YOUR INSTRUCTIONS: Range to output from the entries below: the line containing "3. clear plastic" through the line containing "Reply with a". Set it down exactly, ends included, nothing else.
_ _ _ _ _ _ _
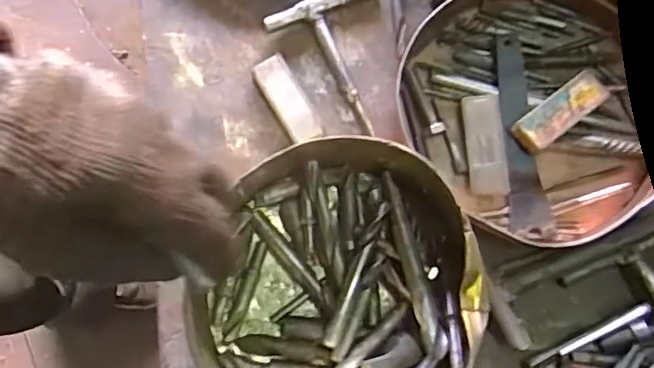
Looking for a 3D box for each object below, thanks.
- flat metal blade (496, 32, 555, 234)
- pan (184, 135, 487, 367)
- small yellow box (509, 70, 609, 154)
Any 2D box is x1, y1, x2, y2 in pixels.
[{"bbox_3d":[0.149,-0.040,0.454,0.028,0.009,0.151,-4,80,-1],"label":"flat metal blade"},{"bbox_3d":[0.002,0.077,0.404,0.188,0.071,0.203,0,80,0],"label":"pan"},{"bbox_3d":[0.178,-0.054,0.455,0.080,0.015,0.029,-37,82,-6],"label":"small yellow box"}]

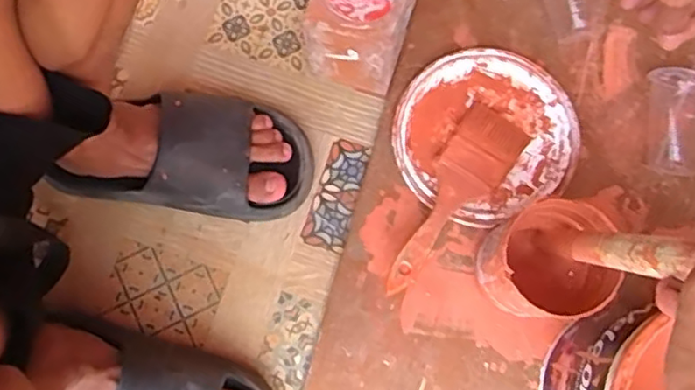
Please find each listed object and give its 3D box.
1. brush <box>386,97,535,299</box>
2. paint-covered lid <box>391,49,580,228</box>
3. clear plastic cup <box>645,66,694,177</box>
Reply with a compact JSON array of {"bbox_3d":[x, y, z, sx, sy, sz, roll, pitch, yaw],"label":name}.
_ _ _ _ _ _ _
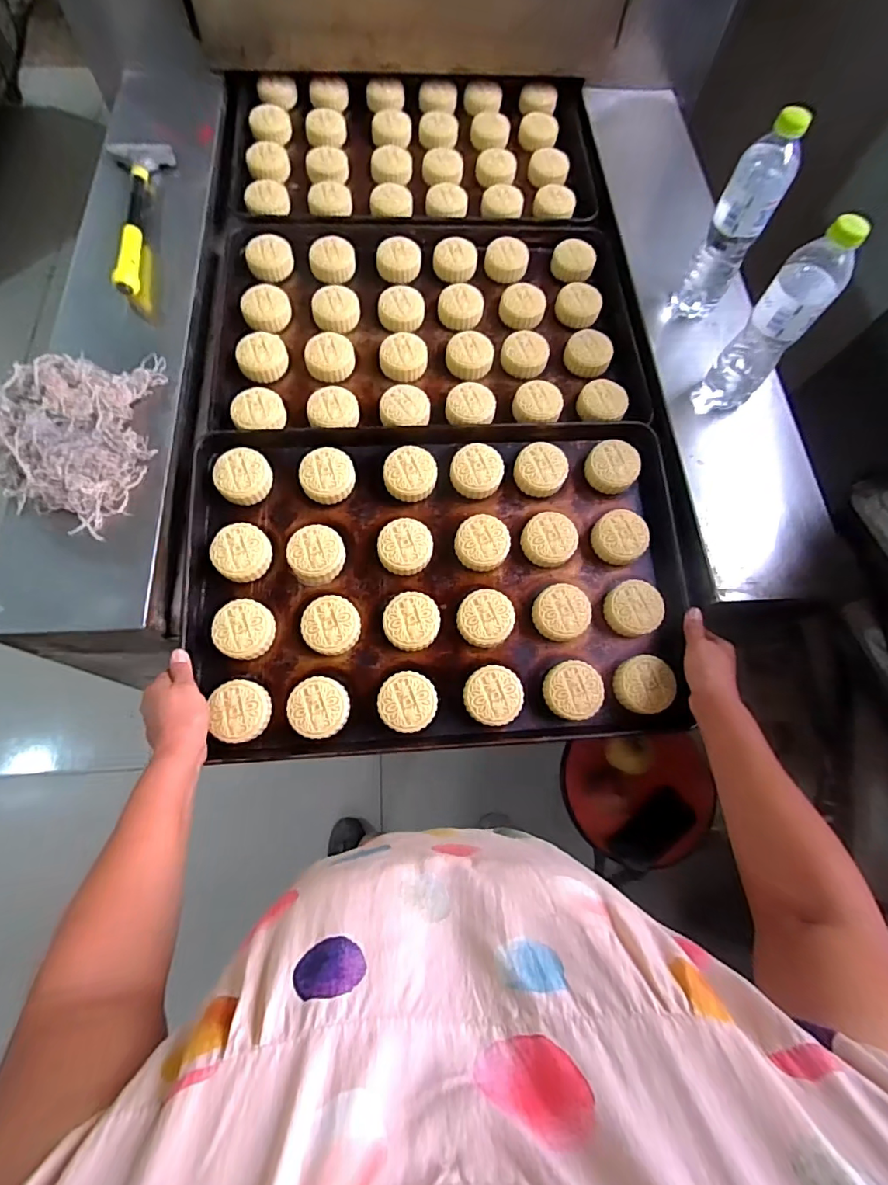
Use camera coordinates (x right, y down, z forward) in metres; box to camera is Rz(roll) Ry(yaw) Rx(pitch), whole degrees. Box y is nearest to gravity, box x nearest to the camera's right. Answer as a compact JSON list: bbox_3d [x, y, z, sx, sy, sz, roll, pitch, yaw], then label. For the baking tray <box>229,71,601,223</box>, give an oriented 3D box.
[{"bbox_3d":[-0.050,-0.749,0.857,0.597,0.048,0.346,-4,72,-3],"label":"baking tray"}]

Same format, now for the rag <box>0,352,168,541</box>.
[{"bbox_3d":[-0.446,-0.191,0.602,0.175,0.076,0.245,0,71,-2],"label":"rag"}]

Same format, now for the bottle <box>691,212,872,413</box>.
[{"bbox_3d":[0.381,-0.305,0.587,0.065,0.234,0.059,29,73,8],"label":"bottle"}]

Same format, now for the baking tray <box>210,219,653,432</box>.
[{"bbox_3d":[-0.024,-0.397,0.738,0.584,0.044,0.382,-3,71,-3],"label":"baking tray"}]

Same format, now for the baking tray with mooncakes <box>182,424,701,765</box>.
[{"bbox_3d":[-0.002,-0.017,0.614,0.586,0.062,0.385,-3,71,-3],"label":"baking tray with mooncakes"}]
_ _ _ _ _ _ _
OUTPUT OF THE EXERCISE:
3. clear plastic cup <box>645,66,694,177</box>
Reply with a compact JSON array of {"bbox_3d":[x, y, z, sx, sy, sz, roll, pitch, yaw],"label":name}.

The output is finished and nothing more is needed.